If allergies catch you by surprise here are ten useful strategies:

  1. Netipot – about five times daily. This may not be for everyone but lessens the symptoms to some degree. When I have the schedule to be extremely vigilant with this I feel better.
  2. Vitamin C – liposomal, 1 gram five times per day three days per week and then back down to 1 gram three times per day for the rest of the week (doing too much for too long is not helpful to the body for how it uses vitamin C)
  3. Quercetin – at least 500 mg daily, I like 500 mg 3x per day.  Did you know onion skins are a great source of quercetin?  You’d have to tincture them…
  4. Plant resins and essential oils as a throat spray – I have thyme, savory, black spruce and lemon mixed with black cumin oil in a spray bottle
  1. Nettle tinctureClick HERE for the Wild & Grounded Green Smoothie Recipe is good but you will be getting more of the antihistamine properties and less of the histamine itself if you are using a tincture of nettle instead. I take dropperfulls throughout the day in springtime.  This has to be nettle LEAF tincture and the amounts to take are actually quite substantial.
  2. Having someone else clean my house for me – I’ll admit this agrees with me on so many levels however I have yet to find a really positive way to sell the benefits of this to my family who should do the cleaning. If I stir up dust in the springtime it’s not pretty. The same goes for mowing the lawn…  I couldn’t afford to hire outright so I am doing a trade and it works for me.  Do whatever you need to do to keep yourself away from the dust/cat/grass that is bothering you.
  3. Bai Hua oil – a mixture of essential oils from China (literally means white flower) but I don’t know exactly what is in there. This is helpful to me when I rub it directly under my nose. It can be a bit stingy though so watch out.  Don’t put something on your face without first testing it to see if it irritates the eyes or skin.

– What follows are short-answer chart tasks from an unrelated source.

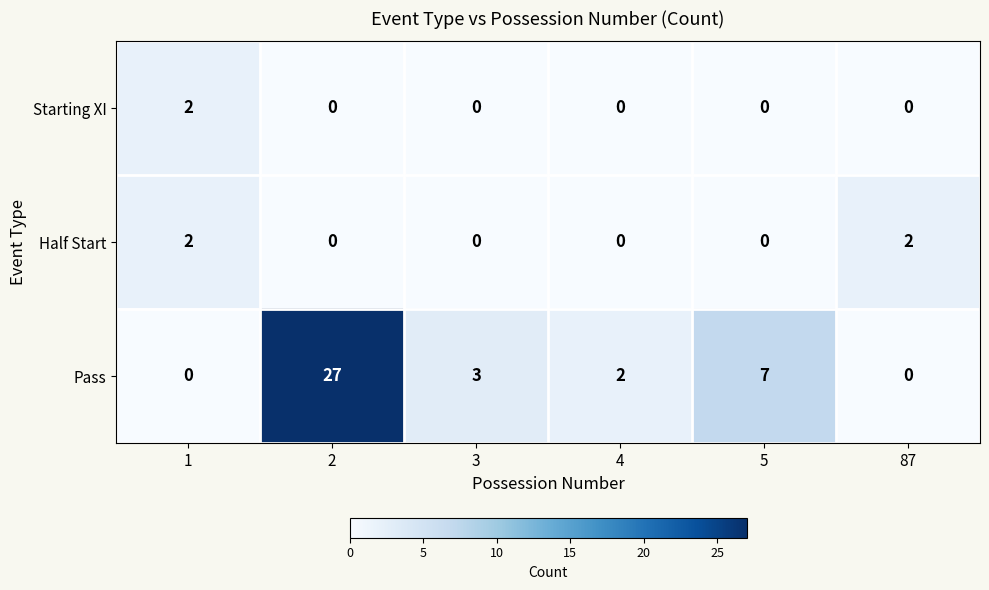

Reading left to right, list all the values displayed in this chart.

Starting XI: 2	0	0	0	0	0
Half Start: 2	0	0	0	0	2
Pass: 0	27	3	2	7	0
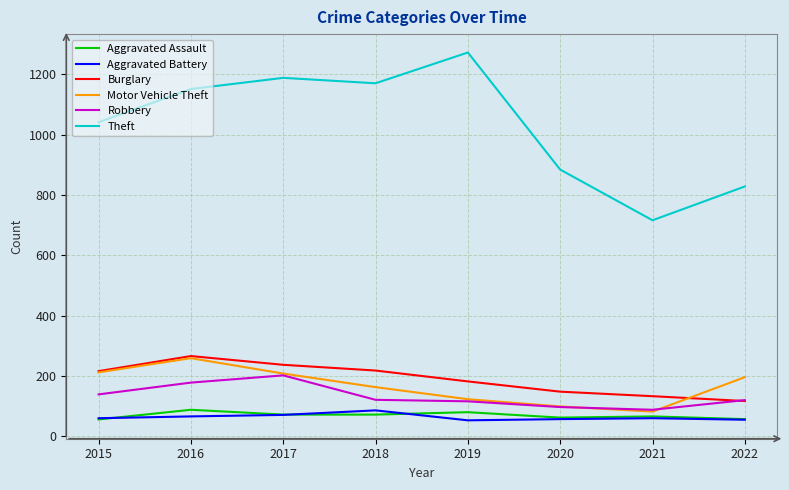

What is the total value across all series at 2019?

1826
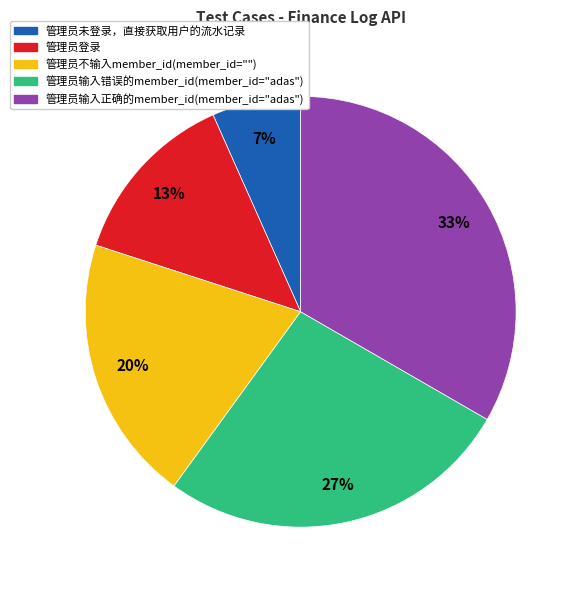

Is the sum of 管理员未登录，直接获取用户的流水记录 and 管理员登录 greater than half?

No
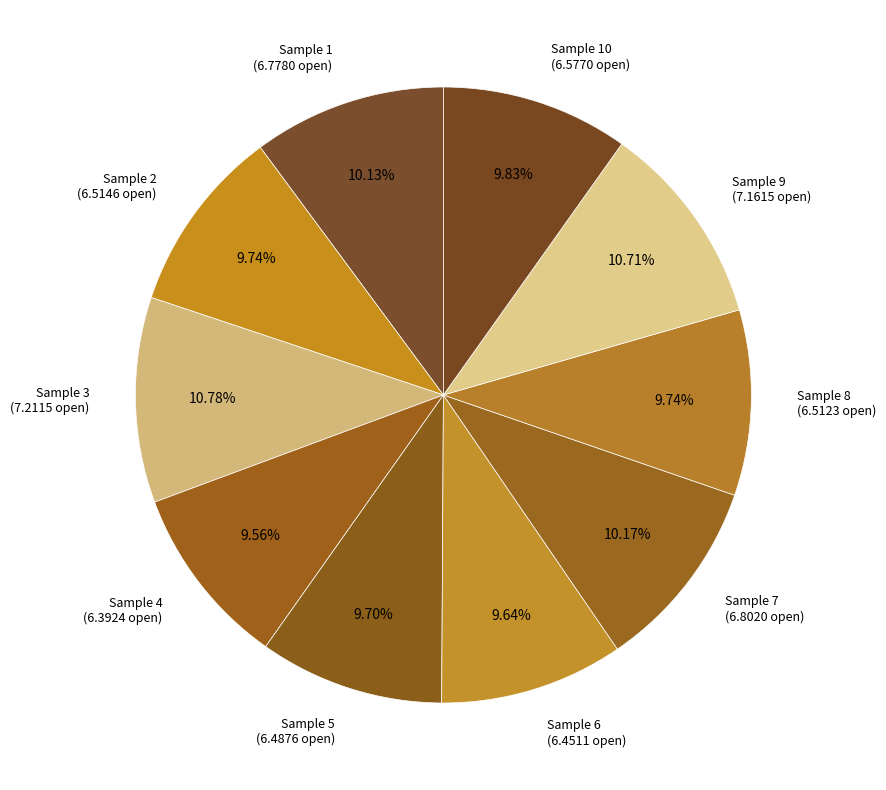

Is Sample 4 (6.3924 open) the majority of the pie?

No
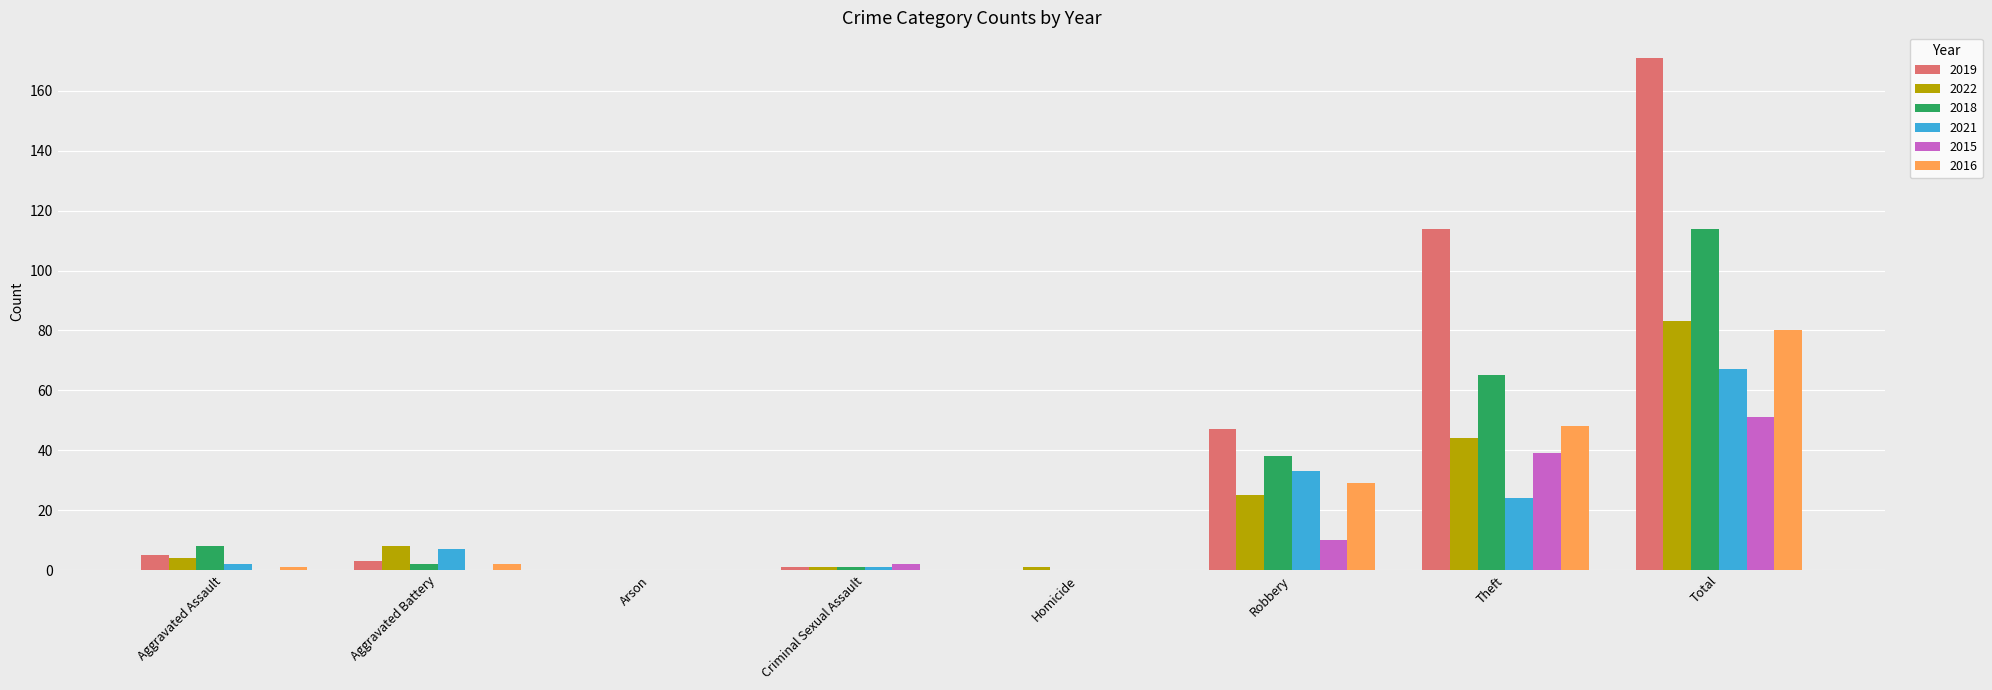

At which category is the sum across all series the highest?

Total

  4. Hard core 100% raw foods diet – Honestly this was the only thing that ever completely stopped my allergies. I know it’s not for everyone but I have to admit I notice the difference even between mostly raw and totally raw in my seasonal allergies depending on what I am doing with my food.  It may be the lectins, fats or just the grains consumed otherwise.  If you can figure out what diet is the most anti-inflammatory for YOU then stick to it.  And you can’t know until you’ve tried them all.  You may feel good but not know that there is an opportunity to feel better.
  5. Watercress, moringa and lotus daily – These do seem to make a tangible difference to me
  6. Cleansing yeasts – Candida, Penicillium, Brewers’ Yeast and others. Yeasts are big producers and releasers of histamine so they can exacerbate if not directly cause this issue.